● PROVIDED TEXT:
Investment in money market mutual funds is soaring to new highs as the value of many bonds and stocks has been crushed by the Fed’s relentless interest rate hikes.
The secure and liquid funds can offer returns as high as 5.5 percent – around 10 times higher that of the average savings accounts.
‘They are a little bit more risky, but the risk is low,’ certified financial planner Rachel Burns told DailyMail.com.
Last week alone, retail and institutional investors piled a whopping $42billion into money market funds, according the Investment Company Institute.
While that was a steep uptick, it’s also part of an ongoing trend. Almost $1trillion has been placed in money market funds since last summer, according to the US Federal Reserve.
‘In the past year interest rates have risen dramatically so now you can make a pretty nice income from having cash sitting in a money market fund without much risk,’ said Burns.
Almost $1trillion have been placed in money market funds since last summer
What is a Money Market Fund?
Money market mutual funds are securities offered by companies that invest in safe, high-quality, short-term financial instruments, like Treasury bills, bonds or high-grade corporate debt.
Their yield tends to track movements in the Federal Reserve’s benchmark interest rate, unlike bonds, which have a fixed return that becomes increasingly undesirable in an inflationary environment.
Money market funds are run by all the prominent investment firms, including Vanguard, Fidelity, Charles Schwab and Invesco.
The largest, Vanguard Federal Money Market Fund (VMFXX), invests in cash and short-term securities issued by the US government. Its seven-day yield is 5.27 percent and its minimum investment is $3,000.
Why have Money Market Funds become so popular?
Investors have been pouring money into the funds since the Fed’s aggressive rate hikes commenced last year – the higher rates of borrowing mean investors see greater returns on their own investments.
Traditional savings accounts pay 0.43 percent on average, according to data from the Federal Deposit Insurance Corporation (FDIC).
But figures from Crane Data show the top money market funds are now yielding between 5.4 and 5.5 percent.
And unlike high-yield savings accounts, there are some money market funds that generate tax-free income, depending on what securities the fund is invested in.

● TASK ITEM: Please carry on the money market fund article from its last sentence.

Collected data
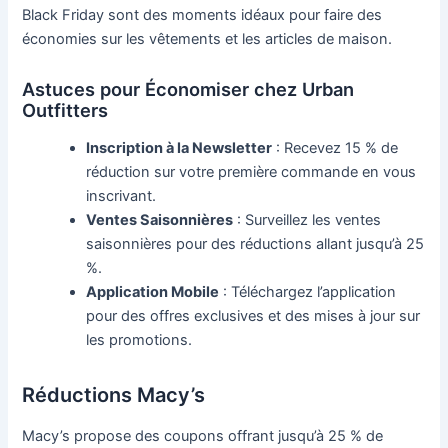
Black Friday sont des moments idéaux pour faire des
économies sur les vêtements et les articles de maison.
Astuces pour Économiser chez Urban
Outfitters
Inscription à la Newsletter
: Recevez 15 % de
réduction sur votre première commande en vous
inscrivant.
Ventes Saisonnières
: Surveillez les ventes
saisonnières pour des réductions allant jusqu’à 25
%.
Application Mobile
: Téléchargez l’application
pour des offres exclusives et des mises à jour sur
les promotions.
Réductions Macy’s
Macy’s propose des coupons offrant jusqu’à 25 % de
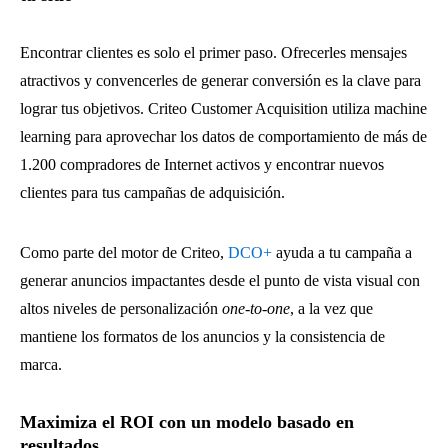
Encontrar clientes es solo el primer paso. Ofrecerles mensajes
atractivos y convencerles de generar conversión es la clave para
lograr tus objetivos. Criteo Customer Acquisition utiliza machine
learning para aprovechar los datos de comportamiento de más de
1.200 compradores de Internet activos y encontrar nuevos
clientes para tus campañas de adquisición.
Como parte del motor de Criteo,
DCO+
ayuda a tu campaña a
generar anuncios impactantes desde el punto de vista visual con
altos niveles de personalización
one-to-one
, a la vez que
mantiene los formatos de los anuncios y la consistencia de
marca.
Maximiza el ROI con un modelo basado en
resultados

● ANSWER FOR THIS EXERCISE:
What are the risks of investing in a Money Market Fund?
While money market funds are generally considered to be safe, they are not without their risks. Additionally, when inflation comes down, as it has been, money market fund rates will drop.
Since they aren’t bank accounts money funds don’t carry FDIC insurance, but they are regulated by the Securities and Exchange Commission.
While the dangers associated with the funds are limited, there remains the risk of a run – where investors become spooked and scramble to get their money out.
During a short crisis at the onset of the Covid pandemic, money markets were stressed. In March 2020, the Fed stepped in to offer a lending facility supporting the industry in the case of a sudden surge of redemptions by investors.
Since they aren’t bank accounts money funds don’t carry the FDIC insurance that covers deposits of up to $250,000 in high-yield savings accounts, but they are regulated by the Securities and Exchange Commission
In the midst of the 2008 financial crisis it took similar measures.
‘It can happen and it has happened, but it’s very unlikely,’ said Burns. ‘And if it does it’s likely some entity will step in, but of course it’s not guaranteed.’
This year, in March, shortly after the collapse of Silicon Valley Bank and amid the market turmoil, Treasury Secretary Janet L. Yellen said that money market funds were a concern.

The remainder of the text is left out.